Wie Zschäpe damals ausgesehen habe, will der Vorsitzende Richter von der ehemaligen Nachbarin wissen. "Genau so wie jetzt. Ich kann mich nur so an sie erinnern, wie sie jetzt da sitzt", antwortete ihm die Zeugin. Einmal als Katrin F. sich bei ihrer Aussage verspricht ("Die haben alle so hochdeutschmäßig gesprochen."), schlägt Zschäpe sogar ihre Hände vors Gesicht und lacht laut. Kein Zweifel: die beiden Frau kennen sich gut.

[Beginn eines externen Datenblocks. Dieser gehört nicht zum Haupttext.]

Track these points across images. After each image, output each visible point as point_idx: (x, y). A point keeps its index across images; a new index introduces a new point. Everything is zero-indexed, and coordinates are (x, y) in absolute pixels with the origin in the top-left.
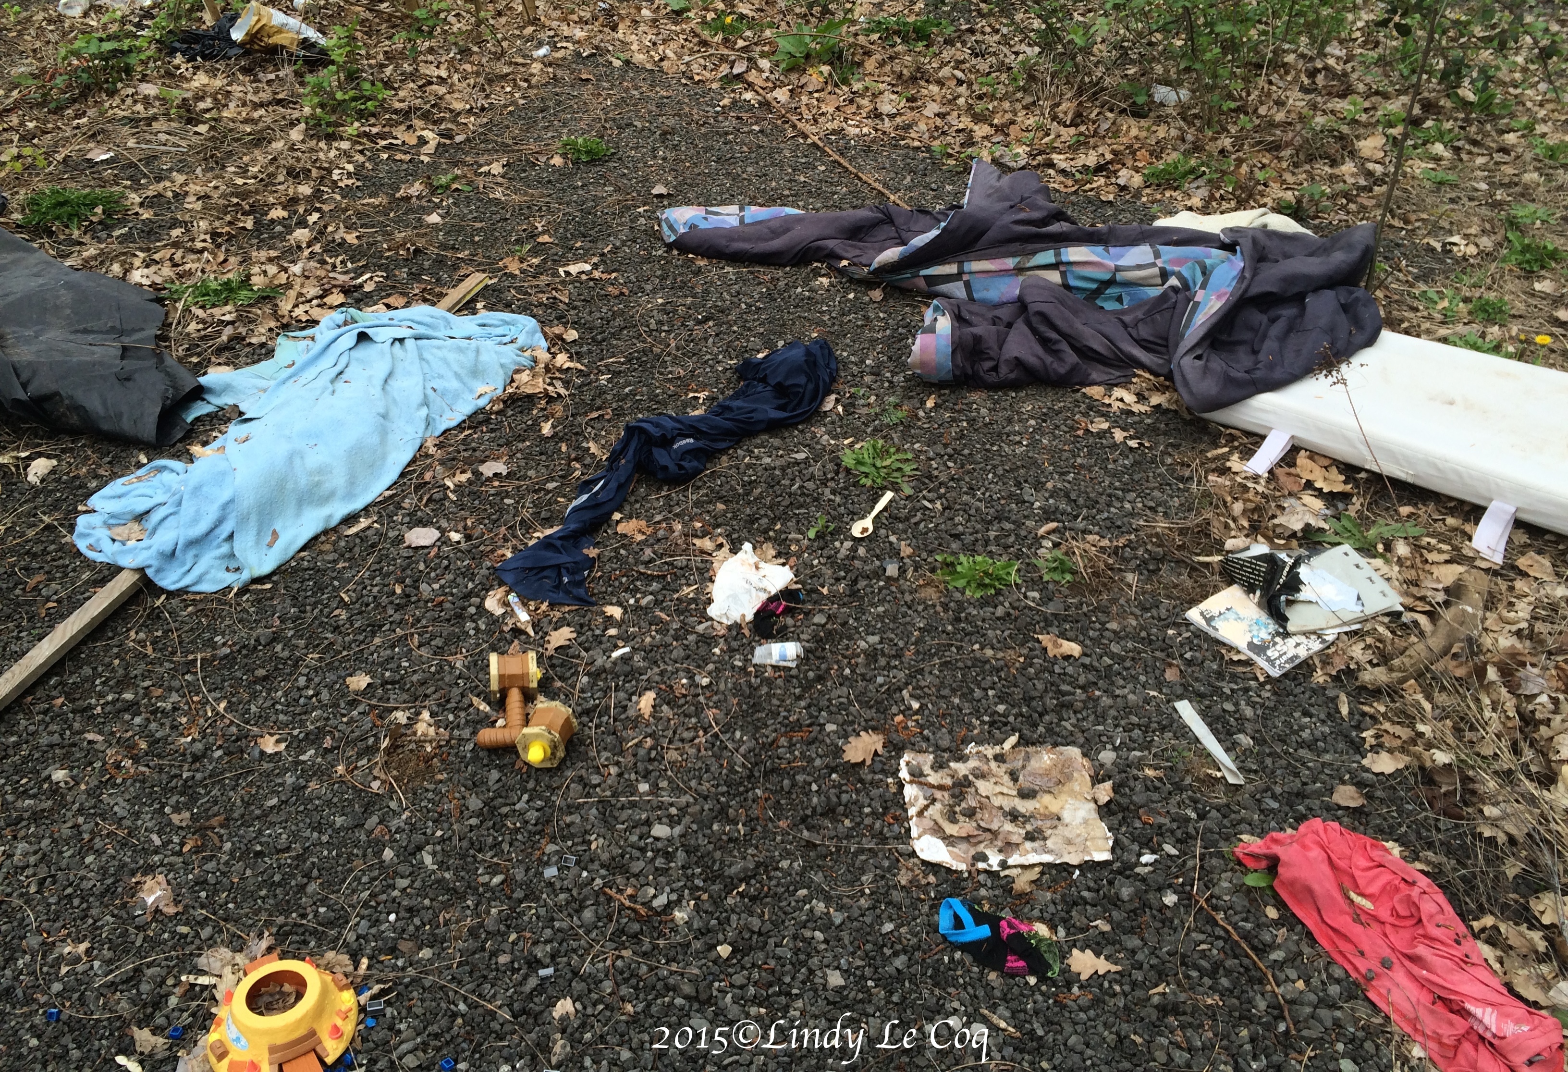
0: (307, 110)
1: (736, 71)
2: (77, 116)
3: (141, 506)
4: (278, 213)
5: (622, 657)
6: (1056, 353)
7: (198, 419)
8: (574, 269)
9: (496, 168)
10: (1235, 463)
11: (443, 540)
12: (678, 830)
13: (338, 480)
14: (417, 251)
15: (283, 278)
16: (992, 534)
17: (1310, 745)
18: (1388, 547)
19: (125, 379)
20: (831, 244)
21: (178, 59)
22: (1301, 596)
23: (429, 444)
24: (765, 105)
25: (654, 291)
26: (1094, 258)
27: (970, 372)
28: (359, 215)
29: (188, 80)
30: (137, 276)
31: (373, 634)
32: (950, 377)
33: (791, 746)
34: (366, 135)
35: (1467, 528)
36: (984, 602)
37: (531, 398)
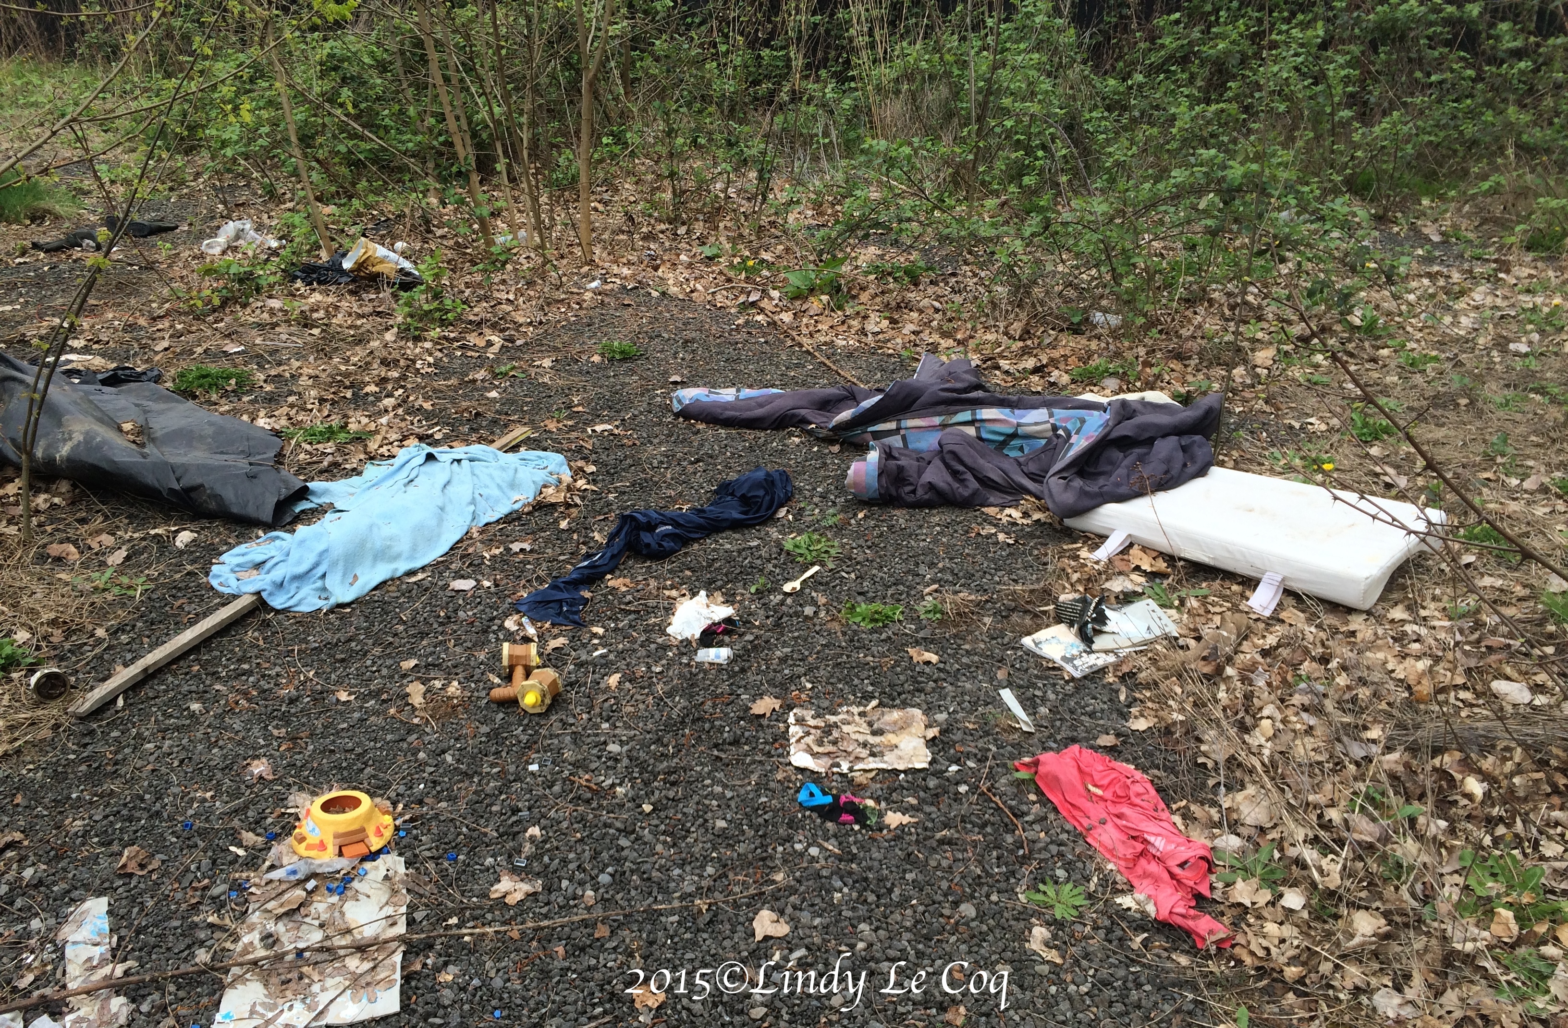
0: (400, 319)
1: (751, 299)
2: (216, 322)
3: (259, 558)
4: (372, 388)
5: (602, 656)
6: (962, 481)
7: (303, 511)
8: (599, 428)
9: (547, 363)
10: (1084, 553)
11: (478, 586)
12: (626, 748)
13: (404, 546)
14: (478, 414)
15: (372, 427)
16: (889, 592)
17: (1092, 715)
18: (1182, 602)
19: (252, 477)
20: (803, 412)
21: (299, 284)
22: (1106, 629)
23: (474, 530)
24: (773, 324)
25: (660, 443)
26: (1002, 417)
27: (894, 493)
28: (434, 390)
29: (305, 298)
30: (262, 422)
31: (422, 639)
32: (876, 495)
33: (714, 706)
34: (446, 338)
35: (1248, 593)
36: (873, 631)
37: (553, 506)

Wie das Leben mit den Dreien im Haus so gewesen sei, möchte Götzl wissen und Karin F. antwortet offen und ehrlich. "Ganz anders als bei uns. Die drei sind viel verreist. So, ein-, zweimal pro Jahr für sechs Wochen. Immer mit dem Wohnmobil hoch an die See", sagte sie. Und sonst, fragte der Vorsitzende Richter. Auch sonst seien sie viel unterwegs gewesen, meist mit dem Fahrrad. Kann sich die Zeugin an etwas ungewöhnliches erinnern, wollte Götzl anschließend von ihr wisen und spielte auf eine Begebenheit im Keller der Polenzstraße an. Katrin F. wird kurz ernst. Als die Männer einmal ihre Räder aus dem Keller gehievt hatten, habe sie gehört, wie sich die beiden über Waffen unterhalten haben. "Da dachte ich ja nicht, dass die echte haben", berichtete sie aus. Vielmehr habe sie geglaubt, es gehe um die "Computer-Ballerspiele", die sie und ihre Familie im Stockwerk darüber oft gehört hätten, bevor das Trio für 2.000 Euro ein Zimmer mit Dämmwolle ausgelegt habe.

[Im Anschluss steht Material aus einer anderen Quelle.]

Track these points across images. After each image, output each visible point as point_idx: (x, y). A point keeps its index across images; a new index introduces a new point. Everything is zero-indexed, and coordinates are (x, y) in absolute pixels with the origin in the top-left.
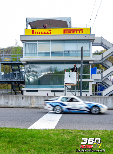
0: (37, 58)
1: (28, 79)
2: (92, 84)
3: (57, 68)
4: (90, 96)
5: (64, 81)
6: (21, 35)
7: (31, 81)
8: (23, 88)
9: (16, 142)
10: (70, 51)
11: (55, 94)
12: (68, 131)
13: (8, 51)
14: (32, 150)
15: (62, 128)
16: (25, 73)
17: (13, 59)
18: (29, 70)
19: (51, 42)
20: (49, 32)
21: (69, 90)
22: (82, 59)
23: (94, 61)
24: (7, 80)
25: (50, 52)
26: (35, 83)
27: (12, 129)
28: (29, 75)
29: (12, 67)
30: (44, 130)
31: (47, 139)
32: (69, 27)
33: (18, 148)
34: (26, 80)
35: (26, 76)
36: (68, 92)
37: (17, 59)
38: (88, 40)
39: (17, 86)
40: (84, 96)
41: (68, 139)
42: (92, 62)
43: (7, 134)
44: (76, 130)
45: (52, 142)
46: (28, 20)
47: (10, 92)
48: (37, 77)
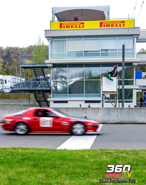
0: (67, 60)
1: (55, 87)
2: (137, 92)
3: (92, 72)
4: (134, 107)
5: (101, 88)
6: (45, 30)
7: (60, 89)
8: (50, 98)
9: (43, 165)
10: (108, 50)
11: (89, 105)
12: (107, 151)
13: (29, 51)
14: (63, 176)
15: (99, 148)
16: (51, 80)
17: (36, 61)
18: (57, 75)
19: (83, 39)
20: (81, 26)
21: (107, 100)
22: (124, 60)
23: (139, 62)
24: (29, 89)
25: (83, 52)
26: (64, 92)
27: (36, 149)
28: (57, 82)
29: (34, 71)
30: (78, 150)
31: (81, 161)
32: (107, 18)
33: (45, 173)
34: (53, 88)
35: (52, 83)
36: (106, 102)
37: (41, 62)
38: (132, 35)
39: (41, 95)
40: (126, 107)
41: (108, 161)
42: (137, 64)
43: (31, 155)
44: (117, 150)
45: (87, 165)
46: (54, 11)
47: (32, 103)
48: (66, 84)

"Haben Sie auch mal über Politik geredet?", fragte Richter Manfred Götzl nach und die Frage wird verneint. Ob Katrin F. auch einmal in der Wohnung des Trios gewesen sei, will Götzl abschließend wissen. Ja, sagte die Zeugin, aber nur einmal, weil es dort einen Wasserschaden gegeben habe und damals sei sie auch nur in der Küche gewesen. Sonst habe keiner das Zuhause des Trios betreten dürfen. "Die hat immer nur einen Spalt die Tür geöffnet", erinnerte sich Katrin F. vor Gericht.

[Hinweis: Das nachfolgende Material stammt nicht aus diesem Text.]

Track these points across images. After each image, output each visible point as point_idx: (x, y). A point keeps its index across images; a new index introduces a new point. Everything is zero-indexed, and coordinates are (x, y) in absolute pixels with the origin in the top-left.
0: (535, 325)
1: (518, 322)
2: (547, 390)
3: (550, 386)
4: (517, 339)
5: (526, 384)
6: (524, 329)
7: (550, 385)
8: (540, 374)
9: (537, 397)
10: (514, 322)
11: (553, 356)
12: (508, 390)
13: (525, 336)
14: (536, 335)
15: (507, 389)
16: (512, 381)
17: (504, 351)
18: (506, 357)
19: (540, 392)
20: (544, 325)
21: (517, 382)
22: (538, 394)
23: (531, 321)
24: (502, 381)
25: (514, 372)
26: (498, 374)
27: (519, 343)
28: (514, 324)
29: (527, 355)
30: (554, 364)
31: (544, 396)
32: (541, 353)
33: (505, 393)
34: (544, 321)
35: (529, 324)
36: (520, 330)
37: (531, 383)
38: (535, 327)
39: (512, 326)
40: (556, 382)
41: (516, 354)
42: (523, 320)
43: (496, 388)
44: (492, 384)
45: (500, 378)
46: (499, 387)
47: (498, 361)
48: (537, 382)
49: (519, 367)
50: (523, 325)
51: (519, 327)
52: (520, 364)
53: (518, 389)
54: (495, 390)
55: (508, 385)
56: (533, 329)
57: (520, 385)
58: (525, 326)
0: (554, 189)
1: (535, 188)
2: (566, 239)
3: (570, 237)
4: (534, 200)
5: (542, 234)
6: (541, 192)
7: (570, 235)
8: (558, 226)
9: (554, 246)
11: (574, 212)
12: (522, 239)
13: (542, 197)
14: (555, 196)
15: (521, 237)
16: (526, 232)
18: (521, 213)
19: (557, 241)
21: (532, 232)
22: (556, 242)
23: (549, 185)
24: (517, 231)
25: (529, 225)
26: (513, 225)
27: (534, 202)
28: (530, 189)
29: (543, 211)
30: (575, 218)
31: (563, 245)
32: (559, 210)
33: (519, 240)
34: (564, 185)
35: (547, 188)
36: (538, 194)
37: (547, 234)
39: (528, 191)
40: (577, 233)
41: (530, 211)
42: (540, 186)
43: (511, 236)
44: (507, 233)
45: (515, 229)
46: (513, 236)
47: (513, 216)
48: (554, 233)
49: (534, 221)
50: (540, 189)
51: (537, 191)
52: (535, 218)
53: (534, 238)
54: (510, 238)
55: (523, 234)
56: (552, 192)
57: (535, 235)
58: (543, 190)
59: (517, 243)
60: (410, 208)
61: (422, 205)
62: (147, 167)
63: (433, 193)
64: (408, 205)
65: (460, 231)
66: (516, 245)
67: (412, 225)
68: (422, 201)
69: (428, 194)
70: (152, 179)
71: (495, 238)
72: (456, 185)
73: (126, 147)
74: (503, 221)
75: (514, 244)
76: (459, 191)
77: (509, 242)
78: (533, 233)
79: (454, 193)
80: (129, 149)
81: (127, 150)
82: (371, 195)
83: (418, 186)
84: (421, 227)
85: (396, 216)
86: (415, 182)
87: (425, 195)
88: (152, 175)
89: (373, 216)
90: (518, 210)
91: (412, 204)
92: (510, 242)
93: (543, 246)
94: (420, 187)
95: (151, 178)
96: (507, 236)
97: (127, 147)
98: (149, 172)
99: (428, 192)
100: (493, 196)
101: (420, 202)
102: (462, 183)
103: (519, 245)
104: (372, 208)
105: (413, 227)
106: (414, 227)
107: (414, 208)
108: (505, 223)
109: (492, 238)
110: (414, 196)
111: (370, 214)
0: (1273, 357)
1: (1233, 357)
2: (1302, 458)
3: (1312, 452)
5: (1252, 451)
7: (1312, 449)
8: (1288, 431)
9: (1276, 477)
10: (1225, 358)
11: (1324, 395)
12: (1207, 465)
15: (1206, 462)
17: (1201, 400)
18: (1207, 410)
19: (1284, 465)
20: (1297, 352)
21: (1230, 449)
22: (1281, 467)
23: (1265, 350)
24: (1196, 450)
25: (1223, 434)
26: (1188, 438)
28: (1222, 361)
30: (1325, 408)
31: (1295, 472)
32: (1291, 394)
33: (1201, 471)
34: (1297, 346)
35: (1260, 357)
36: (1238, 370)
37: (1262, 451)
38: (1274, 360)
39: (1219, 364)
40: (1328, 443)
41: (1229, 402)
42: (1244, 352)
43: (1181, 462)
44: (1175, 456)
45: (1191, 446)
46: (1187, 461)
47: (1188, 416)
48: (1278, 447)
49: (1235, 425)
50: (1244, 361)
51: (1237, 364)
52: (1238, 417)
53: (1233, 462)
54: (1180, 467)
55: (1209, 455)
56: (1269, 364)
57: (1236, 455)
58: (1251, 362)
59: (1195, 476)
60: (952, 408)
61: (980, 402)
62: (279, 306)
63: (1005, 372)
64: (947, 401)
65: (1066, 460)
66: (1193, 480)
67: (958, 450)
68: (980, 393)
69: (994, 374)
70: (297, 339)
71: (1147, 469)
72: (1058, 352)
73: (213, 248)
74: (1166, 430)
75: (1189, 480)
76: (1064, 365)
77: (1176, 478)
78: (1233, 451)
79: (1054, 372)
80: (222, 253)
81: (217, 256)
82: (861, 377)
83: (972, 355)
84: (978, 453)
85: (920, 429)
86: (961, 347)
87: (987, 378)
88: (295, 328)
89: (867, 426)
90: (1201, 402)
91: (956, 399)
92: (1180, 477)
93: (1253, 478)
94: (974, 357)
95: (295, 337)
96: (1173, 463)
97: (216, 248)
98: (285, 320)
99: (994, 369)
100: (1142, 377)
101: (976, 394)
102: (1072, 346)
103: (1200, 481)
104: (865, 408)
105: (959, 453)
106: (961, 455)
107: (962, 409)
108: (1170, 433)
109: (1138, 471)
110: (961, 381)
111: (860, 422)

Auch Martin F., Ehemann der Reinemachefrau, und der frühere Hausmeister in der Zwickauer Polenzstraße, konnten nichts Schlechtes über das Trio berichten. Die Männer seien ihnen nicht aufgefallen, ließen sich so gut wie nie blicken, sagten beide aus. Uwe S., ein weiterer Nachbar in der Polenzstraße, erinnert sich vor Gericht, dass Zschäpe seiner Tochter erzählt habe, sie habe keine Verwandten, nur eine Freundin mit Kind, die ab und an zu Besuch käme. Dem Schwiegersohn von Uwe. S., der Zschäpe einmal nach ihrer Handy-Nummer gefragt habe, hätte sie die Nummer nicht geben wollen. "Obwohl wir genau wussten, die hat ein Handy", sagte der Zeuge.

Auch nachdem das Trio in die Frühlingsstraße im Zwickauer Stadtteil Weißenborn umgezogen war, kreuzten sich noch immer Zschäpes Wege mit denen ihrer ehemaligen Nachbarn: Sowohl S. als auch Katrin F. begegneten "Lisa" mehrfach in der Innenstadt, u. a. bei einem Stadtfest. Immer sei Zschäpe, so erzählten beide, auf sie zugekommen, habe geplaudert und sich nach deren Befinden erkundigt. "Sie war sehr zuvorkommend", berichtete Uwe S. der Münchner Strafkammer.

Der Prozess wird voraussichtlich am 19.11.2013 fortgesetzt.